面对林见鹿的失去妹妹,霍灿觉得自己的失去亲生父母,已经不再算是‘天大的事情’了。毕竟他们都健康地活着。其实一切都没有变,他们依然是自己的父母,他们依然爱着自己,自己也爱着他们。只是,他们一定有着很多霍灿所不知道的秘密。而对这些秘密,二十几年来,他们守口如瓶,对她没有丝毫的透露。也许他们压根就不想让她知道,她不是亲生的。这个也好理解吧,有很多要了别人孩子的人,为了保守这个秘密,甚至远走他乡以使那份亲情牢固。
“哥,以后就让我做你的妹妹吧。”霍灿觉得这样也算是对林见鹿的一种安慰吧。而她不是也一直渴望有个哥哥吗。霍灿在村里是独生女,这在农村是很少见的。独生子女政策,让城市里的很多家庭都只有一个孩子,特别是北京上海等大城市和东北的城市中。但在农村,因为有头胎女孩可以生二胎的政策,让许多农村家庭都有二个小孩儿。再加上某些乡村人多子多福的观念作祟,于是超生现象多发,所以在农村,比如霍灿他们村,全村就只有霍灿一家是独生女情况。等到霍灿上大学的时候,全系家在农村的独生女,也只有霍灿一个人。从小,霍灿看别人有兄弟或姐妹,她是很羡慕的,她也渴望有自己的兄弟姐妹,而在兄弟姐妹的选择上,她最想要的就是一个哥哥。有哥哥的女孩儿多拉风啊。
“好啊,其实我早就拿你当妹妹了。”林见鹿转过头,对霍灿微笑着。霍灿从林见鹿的笑容里看到了明媚。
看着林见鹿明媚的笑容,霍灿挪了挪身子,撒娇地把头靠在林见鹿的肩膀上。霍灿从小就很少有撒娇的表现,虽然父母对她都很好,但不知为什么,她从来没对他们撒过娇。后来处了男朋友,她也不曾对他撒过娇,男朋友和她分手的原因,据说就是因为她太冷,不会撒娇也许也是原因之一吧。撒娇是女人的魅力之一,也是女人能走好运的原因之一。记得好象还有一部电影就叫《撒娇的女人最好命》。
月光在微风中弥漫,草气在夜色中氤氲。在滚滚红尘中,两个纤细的生命,在这个月夜中结成了某种特殊的纽带。
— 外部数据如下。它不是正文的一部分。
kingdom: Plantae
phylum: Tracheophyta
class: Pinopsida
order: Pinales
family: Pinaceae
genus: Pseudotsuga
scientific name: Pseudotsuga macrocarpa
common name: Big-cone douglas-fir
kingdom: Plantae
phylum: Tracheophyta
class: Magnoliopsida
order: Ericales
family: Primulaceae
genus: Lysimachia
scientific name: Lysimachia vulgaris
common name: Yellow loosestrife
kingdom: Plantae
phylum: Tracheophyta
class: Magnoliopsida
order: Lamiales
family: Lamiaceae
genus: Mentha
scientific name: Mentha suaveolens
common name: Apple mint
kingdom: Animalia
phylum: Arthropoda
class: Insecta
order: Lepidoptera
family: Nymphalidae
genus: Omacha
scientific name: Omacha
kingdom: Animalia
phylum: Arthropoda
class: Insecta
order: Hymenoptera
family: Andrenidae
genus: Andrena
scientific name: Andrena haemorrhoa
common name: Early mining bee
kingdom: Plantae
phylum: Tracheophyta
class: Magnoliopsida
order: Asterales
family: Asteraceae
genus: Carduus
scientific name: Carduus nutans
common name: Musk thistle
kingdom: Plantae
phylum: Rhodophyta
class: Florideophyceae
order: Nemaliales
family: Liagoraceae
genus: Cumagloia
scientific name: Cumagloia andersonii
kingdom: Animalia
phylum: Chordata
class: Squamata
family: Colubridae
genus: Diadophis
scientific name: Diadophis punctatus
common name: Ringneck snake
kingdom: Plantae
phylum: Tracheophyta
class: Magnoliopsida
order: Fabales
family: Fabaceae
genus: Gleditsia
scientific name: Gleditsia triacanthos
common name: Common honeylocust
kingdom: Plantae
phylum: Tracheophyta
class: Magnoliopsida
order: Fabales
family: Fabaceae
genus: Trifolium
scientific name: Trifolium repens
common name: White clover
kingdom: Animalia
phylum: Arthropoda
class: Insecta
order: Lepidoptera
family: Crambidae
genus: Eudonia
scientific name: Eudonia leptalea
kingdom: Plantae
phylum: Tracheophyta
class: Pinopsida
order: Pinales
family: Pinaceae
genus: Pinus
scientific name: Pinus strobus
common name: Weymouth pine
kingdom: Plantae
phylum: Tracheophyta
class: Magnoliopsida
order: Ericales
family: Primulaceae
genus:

霍灿突然觉得自己有了力量。
两人就这种静静地坐着,霍灿在享受着这生命中的美好时刻。
不知坐了多久,林见鹿动了动身体,然后说:“咱们回去吧,早点休息,明天咱们还要上班呢。”
霍灿到家的时候,已经是半夜。她轻手轻脚回到自己的房间,没有洗漱,只是倒了点开水,吃了一片于医生给的药,当夜无梦。